The new city is designed to help kick-start Egypt's struggling economyThe Egyptian government has announced plans to build a new capital to the east of the present one, Cairo.
Housing Minister Mostafa Madbouly said the project would cost $45bn (£30bn) and take five to seven years to complete, bbc reports.
He said the aim was to ease congestion and overpopulation in Cairo over the next 40 years.
The announcement was made at an investment conference that aims to revive the Egyptian economy.
The gathering, in the Red Sea resort of Sharm el-Sheikh, has attracted pledges worth $12bn (£8bn) in aid and investment from Kuwait, Saudi Arabia and the United Arab Emirates.
Mr Madbouly said the population of greater Cairo, estimated at about 18 million, was expected to double within 40 years.
The Egyptian parliament and its government departments and ministries, as well as foreign embassies, would move to the new metropolis, he said.
"We are talking about a world capital," he added.
Developers say the new city - the name of which has not been revealed - would include almost 2,000 schools and colleges and more than 600 health care facilities. They say the project will create more than a million jobs.
It is planned to be built over 700 sq km (270 sq miles) and house about five million residents.
Planners say the proposed city's site "is situated along the corridor between Cairo and the Red Sea, providing linkages to significant shipping routes.

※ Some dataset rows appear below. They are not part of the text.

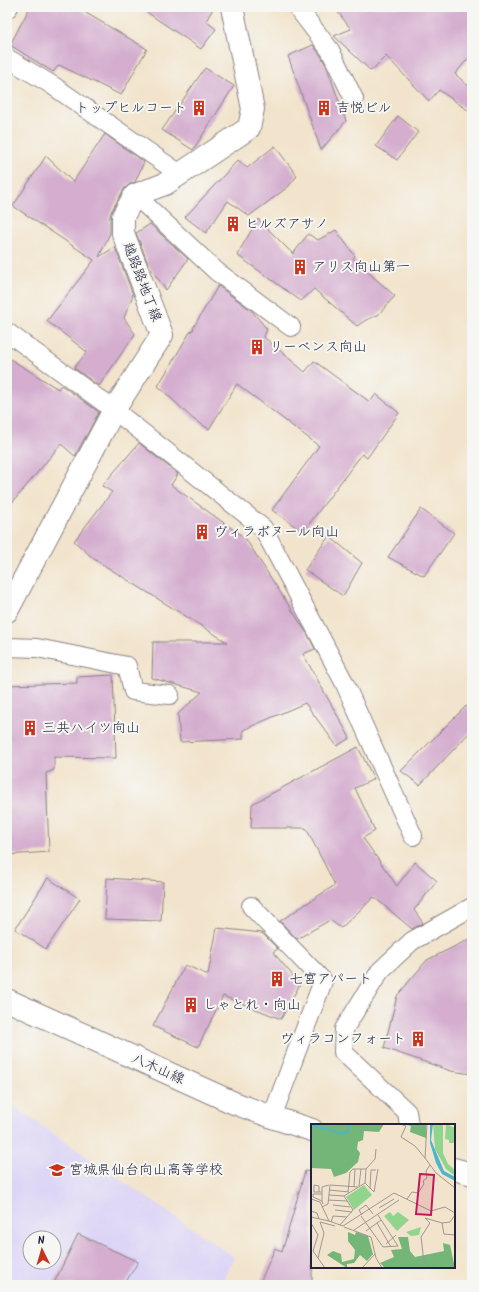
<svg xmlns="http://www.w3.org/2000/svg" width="479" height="1292" font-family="Kalam,'Klee One',sans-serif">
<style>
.built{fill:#ddd5f6;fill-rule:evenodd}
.building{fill:#d4adcf}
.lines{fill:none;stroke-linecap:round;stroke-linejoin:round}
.service-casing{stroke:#8a8384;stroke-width:20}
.minor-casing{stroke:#8a8384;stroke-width:24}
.tertiary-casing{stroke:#8a8384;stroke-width:24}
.service{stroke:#fff;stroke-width:18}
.minor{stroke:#fff;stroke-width:22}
.tertiary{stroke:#fff;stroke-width:22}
.labels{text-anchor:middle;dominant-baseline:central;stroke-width:4;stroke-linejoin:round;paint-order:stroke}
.poi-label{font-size:14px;fill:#22223b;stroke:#f6f6f2;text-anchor:start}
.street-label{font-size:14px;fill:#22223b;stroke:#f6f6f2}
.inset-river{fill:none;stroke:#4eb5cc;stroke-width:2}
.inset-road{fill:none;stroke:#9f9692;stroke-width:1}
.view{fill:#c2185b;fill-opacity:0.15;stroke:#c2185b;stroke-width:2}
.inset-edge{fill:none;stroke:#22223b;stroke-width:2}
</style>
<rect width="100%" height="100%" fill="#f6f6f2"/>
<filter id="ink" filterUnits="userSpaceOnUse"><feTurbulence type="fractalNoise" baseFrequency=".025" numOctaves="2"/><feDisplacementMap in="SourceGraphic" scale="8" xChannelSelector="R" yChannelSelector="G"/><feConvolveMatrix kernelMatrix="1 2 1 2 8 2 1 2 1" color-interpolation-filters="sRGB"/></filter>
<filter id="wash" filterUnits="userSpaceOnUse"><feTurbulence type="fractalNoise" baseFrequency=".012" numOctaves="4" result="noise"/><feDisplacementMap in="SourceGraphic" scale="16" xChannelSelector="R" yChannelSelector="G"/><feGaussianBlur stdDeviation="0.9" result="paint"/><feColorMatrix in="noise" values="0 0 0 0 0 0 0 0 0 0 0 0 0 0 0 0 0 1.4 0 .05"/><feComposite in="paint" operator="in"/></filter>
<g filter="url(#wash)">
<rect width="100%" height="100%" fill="#f2e4cc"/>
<path class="built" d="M7,1102L234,1257L221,1285H7ZM30,1238H54V1262H30Z"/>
<g id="blocks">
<g class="building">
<polygon points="30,7 76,7 147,49 121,95 59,65 53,72 10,45"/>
<polygon points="139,7 214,7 206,21 216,29 201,49"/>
<polygon points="334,7 472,7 472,54 455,74 472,89 472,113 439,90 429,101 386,56 371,71 334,36 351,29"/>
<polygon points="313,45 321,56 326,65 346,121 321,150 288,56"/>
<polygon points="205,68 234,86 193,150 162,130"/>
<polygon points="398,116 418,132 397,160 376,146"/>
<polygon points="105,134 144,162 135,182 130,184 124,189 112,210 110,216 110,233 99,257 115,247 133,295 124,318 135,334 99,386 74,368 87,352 47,321 94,260 13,206 46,156 73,182"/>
<polygon points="275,146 297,176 288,187 249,216 228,201 206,233 185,217 238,160 247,168"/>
<polygon points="258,219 293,254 308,234 318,240 336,230 355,256 353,259 395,296 378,315 366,320 357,326 314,289 301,301 237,255"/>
<polygon points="150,224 188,259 166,290 149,266 136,233"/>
<polygon points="218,286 251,310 267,329 264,337 305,372 314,361 370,402 376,394 399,413 367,458 362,454 303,532 272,510 319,446 237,384 209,429 193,419 158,386 190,332 194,329 193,328"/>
<polygon points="7,357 58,389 61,385 99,412 75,456 61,444 7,509"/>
<polygon points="139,443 178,474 171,485 245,538 308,635 315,649 303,654 350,738 337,746 305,703 243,730 243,739 180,742 178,714 202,692 152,678 153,642 227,642 94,559 74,541 112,492 102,486"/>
<polygon points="421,509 454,533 424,576 388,557"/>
<polygon points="329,536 362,563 343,596 305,570"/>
<polygon points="113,675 116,758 54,757 54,770 46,773 49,852 7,855 7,685 77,683 77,677"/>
<polygon points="466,706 472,713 472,730 420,785 401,771"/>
<polygon points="358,747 374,779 355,788 375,831 363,838 397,886 415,862 437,881 414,910 423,923 412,929 374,897 341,928 330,920 297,939 280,921 335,885 306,828 251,828 252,804"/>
<polygon points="48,878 80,899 46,949 15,929"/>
<polygon points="107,878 163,882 161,921 105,919"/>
<polygon points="217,928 262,933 278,949 273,952 300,984 281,1019 223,996 198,1047 153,1026 185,965 208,975"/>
<polygon points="472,938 472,1074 451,1071 384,1048 397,996 427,960"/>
<polygon points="305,1171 312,1172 312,1285 259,1285 275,1248 282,1252"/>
<polygon points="78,1234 138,1262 124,1285 53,1285"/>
</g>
</g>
</g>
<g filter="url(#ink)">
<use href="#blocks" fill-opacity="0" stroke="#8a8384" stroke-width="1"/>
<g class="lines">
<defs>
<g id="service">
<polyline points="297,7 330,50 354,99"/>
<polyline points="7,9 9,7"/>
<polyline points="7,58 52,85 180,174"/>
<polyline points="135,195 216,271 291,327"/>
<polyline points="7,332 114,410 263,528 344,682 413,836"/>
<polyline points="7,645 8,647 37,648 127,666 133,691 170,695"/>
<polyline points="251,906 323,981 272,1117"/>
<polyline points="409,1125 407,1112 343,1052 344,1029 380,971 412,941 472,907"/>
</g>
<polyline id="minor" points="7,611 114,410 162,335 123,233 123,216 135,195 165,184 249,128 253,109 232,7"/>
<g id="tertiary">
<polyline points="7,1000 234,1103 272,1117 312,1130"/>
<polyline points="454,1169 472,1174"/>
</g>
</defs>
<use href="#service" class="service-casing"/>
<use href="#minor" class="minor-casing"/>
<use href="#tertiary" class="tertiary-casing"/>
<use href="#service" class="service"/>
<use href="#minor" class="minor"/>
<use href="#tertiary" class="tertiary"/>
</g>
</g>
<defs>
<symbol id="building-bare" viewBox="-9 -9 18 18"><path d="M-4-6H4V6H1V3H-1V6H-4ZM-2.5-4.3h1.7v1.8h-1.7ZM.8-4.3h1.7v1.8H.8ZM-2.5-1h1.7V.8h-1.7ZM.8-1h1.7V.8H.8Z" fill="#c8321e" stroke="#f6f6f2" stroke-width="2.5" paint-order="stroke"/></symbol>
<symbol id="school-bare" viewBox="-9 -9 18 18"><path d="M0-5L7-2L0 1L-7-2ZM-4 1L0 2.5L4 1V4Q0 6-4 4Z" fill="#c8321e" stroke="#f6f6f2" stroke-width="2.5" paint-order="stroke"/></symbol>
</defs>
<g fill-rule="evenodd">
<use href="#building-bare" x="188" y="97" width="22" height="22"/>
<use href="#building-bare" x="313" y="97" width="22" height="22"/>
<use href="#building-bare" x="222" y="213" width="22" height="22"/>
<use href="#building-bare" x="289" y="256" width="22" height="22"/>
<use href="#building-bare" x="246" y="336" width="22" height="22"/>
<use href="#building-bare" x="191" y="521" width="22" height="22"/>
<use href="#building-bare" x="19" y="717" width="22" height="22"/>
<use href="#building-bare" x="266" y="968" width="22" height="22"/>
<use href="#building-bare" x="180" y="994" width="22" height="22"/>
<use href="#building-bare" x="407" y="1028" width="22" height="22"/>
<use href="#school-bare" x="46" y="1159" width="22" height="22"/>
</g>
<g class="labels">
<g class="poi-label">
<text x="187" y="108" text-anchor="end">トップヒルコート</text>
<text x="336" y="108">吉悦ビル</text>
<text x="245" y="224">ヒルズアサノ</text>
<text x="312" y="267">アリス向山第一</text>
<text x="269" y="347">リーベンス向山</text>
<text x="214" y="532">ヴィラボヌール向山</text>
<text x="42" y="728">三共ハイツ向山</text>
<text x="289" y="979">七宮アパート</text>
<text x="203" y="1005">しゃとれ・向山</text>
<text x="406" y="1039" text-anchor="end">ヴィラコンフォート</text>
<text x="69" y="1170">宮城県仙台向山高等学校</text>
</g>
<g class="street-label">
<text transform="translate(142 282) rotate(69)">越路路地丁線</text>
<text transform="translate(158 1069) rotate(24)">八木山線</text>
</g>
</g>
<g transform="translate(311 1124)">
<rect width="144" height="144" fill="#f2e4cc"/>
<path d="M122,0H132V29L137,40L144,46V52L135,45L124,25ZM135,0L144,4V19H138V16L134,15ZM53,61L61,71L43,86L35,73ZM79,88L82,92L87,88L98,96L86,107L73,92ZM110,103L108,111L100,112L95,108Z" fill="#91d48d"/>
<path d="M0,0L47,1L73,0L68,8L53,7L52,16L47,18L46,25L49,29L47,38L35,49L23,53L20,45L0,44ZM91,0H115V14L99,8L100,2ZM37,108L44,111L45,108L57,112L62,130L56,137L49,131L43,139L36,140V144L16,131L22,127L30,130L31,138L43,135L44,126L37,117ZM87,113H97L99,127L104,133L133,127L132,119L139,121L144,144H74L69,139L83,133L80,126L91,125Z" fill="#74b678"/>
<path d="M119,0H122L120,16L133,47L144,53V57L131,50L125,39L119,19Z" fill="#4eb5cc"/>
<path class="inset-river" d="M0,1L33,10L36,8L39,0"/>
<path class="inset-road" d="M89,0L95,2L90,13L104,22L114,34M116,0L114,34L125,49L144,64M54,59L63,68L67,45M48,62L50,45M43,63L44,45M59,65L60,46H65M18,66L38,68M8,68V62L3,61V68H11M37,68L39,48L42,45H55M11,70H2V73L11,77L12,80M18,71L33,72M0,75L9,78L18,97L32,102L83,69L120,87L134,83L144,89M96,75L101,68L107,69L113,60L112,57L116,54L115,47L119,41M17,76L36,77M11,77V63L18,61M22,81L39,83M11,83L17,80L19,61L47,63M68,84L83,75M24,86L41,88M0,87L6,89L8,95M51,91L48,86L55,81L62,90M50,92L72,123L87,122L67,91M0,93L18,97M20,98L22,92L36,93M0,99L7,111L2,127L14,144M66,99L80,123M131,99L133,110L144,111M29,101L42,86L33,72L54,59L55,45L64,35L65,25M33,103L60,113L65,134L71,144M43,106L88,76M55,107L70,96M75,120L85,111M7,134L13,109L9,98L24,102M51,144L64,130M120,144L113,138L110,113L119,99L114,94L131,99L139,98L144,91"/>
<path class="view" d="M109,50L123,51L120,91L105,90Z"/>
<rect width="144" height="144" class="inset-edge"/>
</g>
<rect width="479" height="1292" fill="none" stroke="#f6f6f2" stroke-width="24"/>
<g transform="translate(42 1250) rotate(355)"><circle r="19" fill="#f6f6f2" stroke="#a1a1a9"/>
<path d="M0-3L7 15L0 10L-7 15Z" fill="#c8321e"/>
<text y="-6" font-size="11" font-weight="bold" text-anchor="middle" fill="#22223b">N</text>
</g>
</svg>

It will be built by Capital City Partners, a private real estate investment fund led by Emirati Mohamed Alabbar. Dubai businessman Mr Alabbar built the world's tallest building, the Burj Khalifa.
"It is a natural extension for the city of Cairo," Mr Alabbar told the BBC, saying that the new development would sit on the edge of the existing city.
"It is a wonderful opportunity to be able to design something from scratch, and to design it keeping in mind the needs of the Egyptian people and the Egyptian government."
He said that the builders would be deploying the most advanced design techniques on the project, and that the city would breed "confidence" and "pride" in Egyptians.